Oh! One more thing! If your puppy gets clipped, the beautiful dark tips will be cut off!!!!!


----------



## Evye's Mom (Dec 16, 2008)

Shiloh is very similar to Evye in coloring (sable). Evye only has her tipping left on her ears and tail (a wee bit on her chin). I have been bringing Evye since 4-1/2 months old every 3 weeks. They trim her eyes, her genitals, belly, bath, nails and brush out. Bentley just turned 4 months old and he will go with Evye next time (poor woman). Evye is a gem to brush. Bentley I still have to chase around. After doing baths and brushing out myself, I have come to realize the groomer is worth her weight in gold. With encouragement of this forum, the earlier the better to get them accustomed to something they will be subjected to the rest of their lives.

Shiloh is gorgeous.


----------



## shilohluv (Mar 10, 2009)

Thanks for the info everyone. Sharlene, I have looked at the pics since joining the forum, of Enye and thought that Shiloh was going to look like her. 

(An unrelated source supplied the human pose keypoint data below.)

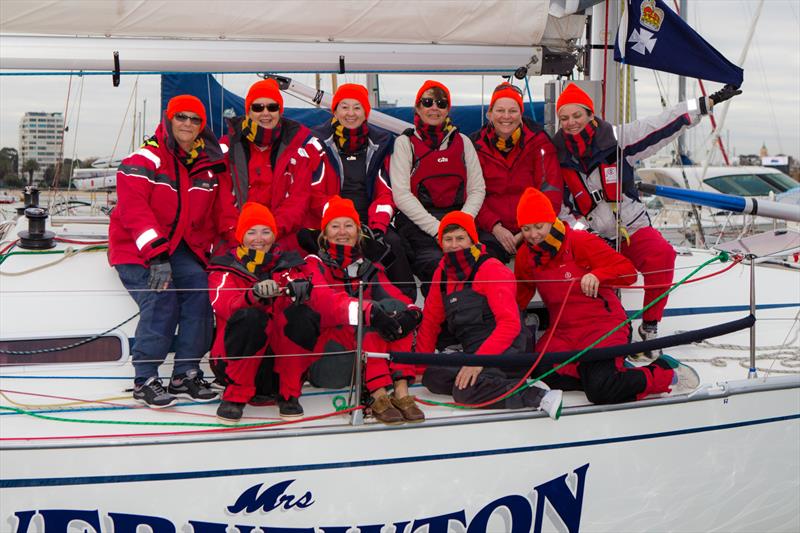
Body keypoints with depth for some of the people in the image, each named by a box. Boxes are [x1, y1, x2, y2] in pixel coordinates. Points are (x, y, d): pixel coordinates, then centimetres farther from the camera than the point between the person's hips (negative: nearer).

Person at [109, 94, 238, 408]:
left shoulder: (209, 165, 7)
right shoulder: (146, 159, -14)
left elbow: (222, 212, 10)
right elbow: (134, 209, -24)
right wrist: (156, 255, -33)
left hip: (182, 247, 6)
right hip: (137, 248, -6)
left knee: (200, 294, -13)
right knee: (161, 302, -21)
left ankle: (185, 376, 1)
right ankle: (145, 380, -7)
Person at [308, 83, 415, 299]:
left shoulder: (380, 143, 11)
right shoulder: (319, 142, 1)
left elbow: (386, 192, 8)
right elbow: (314, 194, -5)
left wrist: (378, 226, -11)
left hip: (370, 221, 3)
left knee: (392, 242, -26)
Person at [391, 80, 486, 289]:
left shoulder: (462, 142, 19)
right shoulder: (405, 142, 9)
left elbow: (477, 189, 12)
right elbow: (401, 195, -2)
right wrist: (436, 228, -12)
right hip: (417, 222, -2)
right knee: (436, 263, -34)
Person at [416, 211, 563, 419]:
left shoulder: (491, 270, -11)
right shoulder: (443, 273, 12)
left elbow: (510, 324, -18)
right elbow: (430, 320, 17)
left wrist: (479, 360, -24)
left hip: (503, 350, -8)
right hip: (471, 350, 9)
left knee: (464, 392, -28)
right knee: (431, 377, -11)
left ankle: (538, 396, -24)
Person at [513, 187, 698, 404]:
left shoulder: (580, 242, -10)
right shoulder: (525, 256, 5)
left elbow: (628, 271, -13)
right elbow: (519, 299, 14)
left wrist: (598, 275, -31)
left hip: (603, 323, -6)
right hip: (562, 331, 6)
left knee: (600, 391, -28)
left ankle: (665, 372, 0)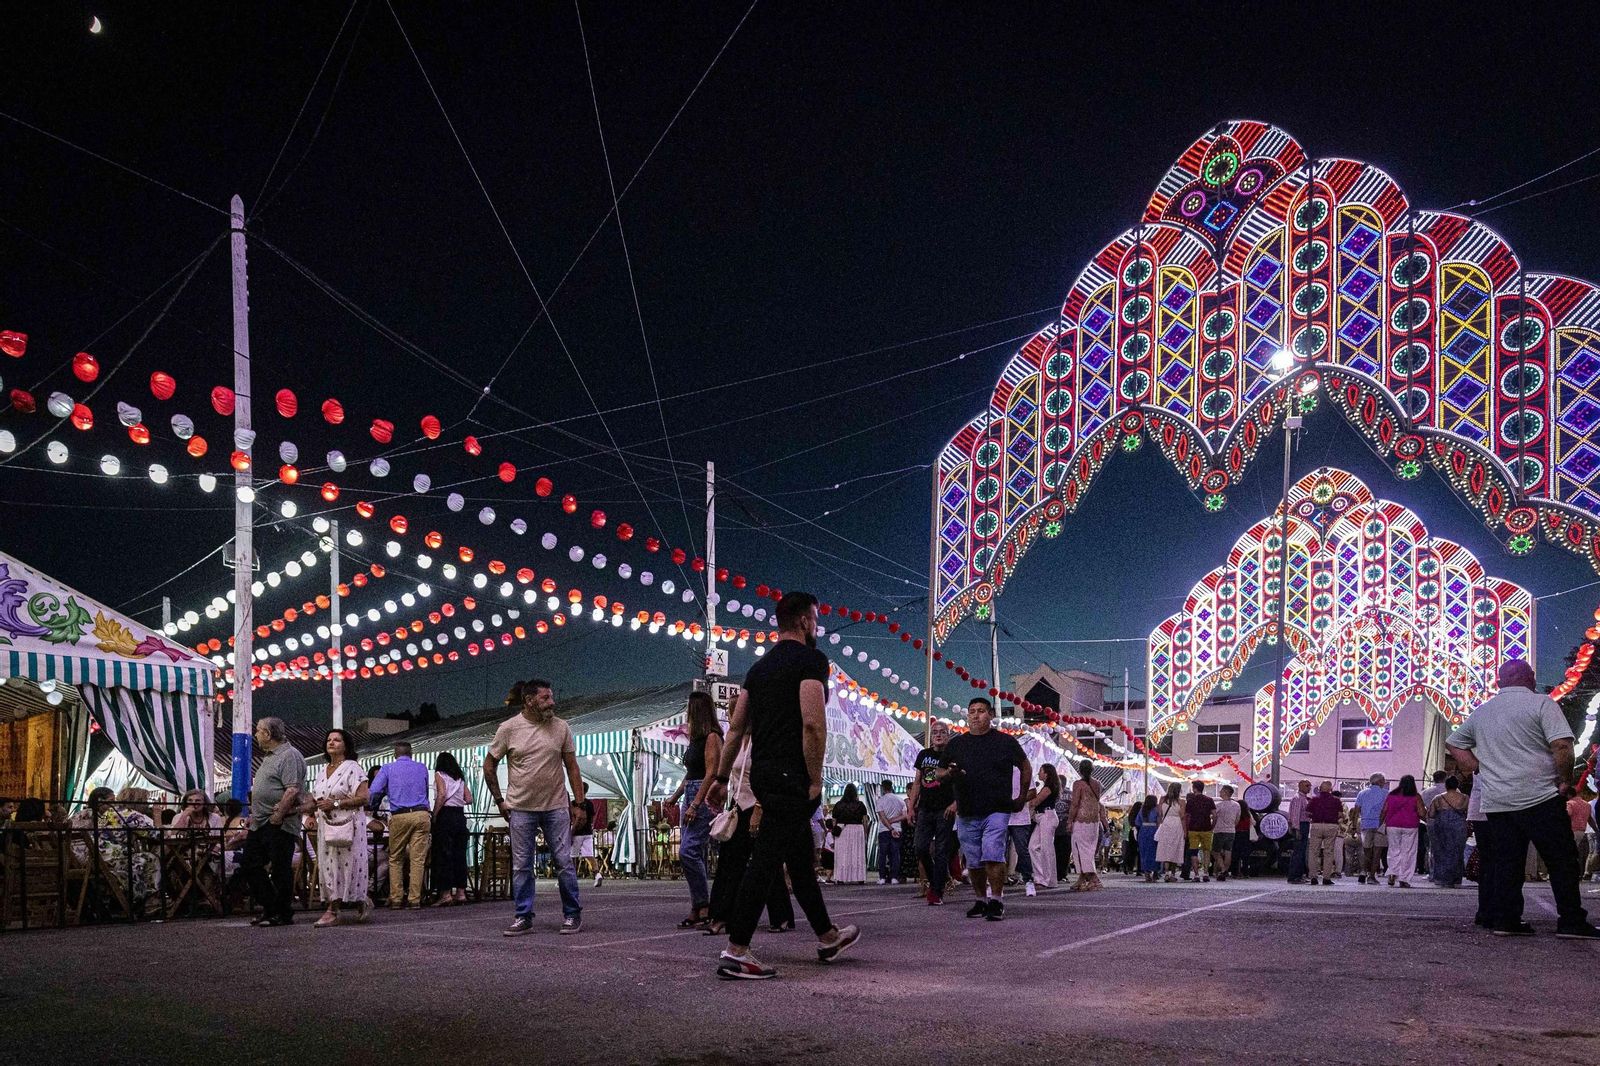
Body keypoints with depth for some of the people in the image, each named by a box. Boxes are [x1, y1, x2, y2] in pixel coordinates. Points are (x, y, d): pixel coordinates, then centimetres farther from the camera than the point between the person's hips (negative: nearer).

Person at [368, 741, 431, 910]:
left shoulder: (387, 768, 8)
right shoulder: (422, 768, 16)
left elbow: (374, 792, 1)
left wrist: (373, 808, 19)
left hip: (399, 817, -1)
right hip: (421, 815, 1)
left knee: (395, 859, 9)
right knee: (418, 859, 0)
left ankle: (396, 898, 5)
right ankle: (415, 899, -3)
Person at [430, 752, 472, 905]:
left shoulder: (439, 775, 1)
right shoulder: (460, 778, 16)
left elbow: (442, 795, -13)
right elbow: (469, 799, 10)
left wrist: (434, 815, -8)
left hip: (445, 815, -5)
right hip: (460, 815, 5)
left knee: (443, 854, -3)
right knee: (459, 854, 8)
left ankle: (446, 893, -7)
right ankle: (461, 892, 6)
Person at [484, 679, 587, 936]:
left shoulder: (561, 728, 1)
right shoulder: (509, 728, -4)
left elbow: (572, 768, 6)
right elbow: (489, 765, 6)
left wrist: (580, 804, 1)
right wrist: (499, 801, 4)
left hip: (556, 807, 1)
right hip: (521, 809, -1)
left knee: (564, 862, 0)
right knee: (521, 866, 4)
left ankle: (573, 915, 11)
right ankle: (523, 918, 13)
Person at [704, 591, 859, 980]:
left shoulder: (760, 667, 18)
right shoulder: (811, 659, -8)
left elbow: (736, 727, 17)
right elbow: (814, 723, -20)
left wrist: (722, 777, 20)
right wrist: (815, 781, -13)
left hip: (762, 773, 10)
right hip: (790, 775, -10)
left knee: (801, 856, 20)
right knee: (767, 861, -10)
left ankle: (828, 938, 33)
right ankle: (735, 954, -12)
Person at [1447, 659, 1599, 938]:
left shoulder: (1482, 711, 15)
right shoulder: (1540, 703, -5)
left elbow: (1453, 743, 24)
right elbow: (1562, 745, -17)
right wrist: (1565, 779, -4)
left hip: (1496, 801, 6)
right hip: (1540, 799, -5)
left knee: (1504, 862, 8)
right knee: (1562, 861, 1)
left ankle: (1504, 920, 6)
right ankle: (1571, 922, 0)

I also went to look for pics of Milo in the gallery. Shiloh does look a lot like him too. 

Based on Enye and Milo, losing the black tips won't be bad, he will be a handsome pup, like they are!


----------



## kelrobin (Jan 21, 2008)

Oh my, Shiloh is sooooo cute!!!! Love his little face :kiss:

I did a puppy cut on Jackson around the same age, and I personally didn't like how short my groomer did the areas on his rear - it looked like an inverted "U" from the back - and I like it longer. He is very clean in that area, so we just do the butt trim and leave it longer below. She also shaved around his eyes, and although I could see his eyes better, it began to grow out again and stick in his eyes. I did his last cut myself in the fall last year, and hand scissored him, but of course it didn't look as good as she does. She is very reasonable ($40!), but will shave them down if they have too many mats, so I keep him combed every day and trim his nails and paws myself at least once a month. It is a difficult thing for me to have him cut at all, but between the oak pollen and hot weather coming, I am going to have to do it. Darn!


----------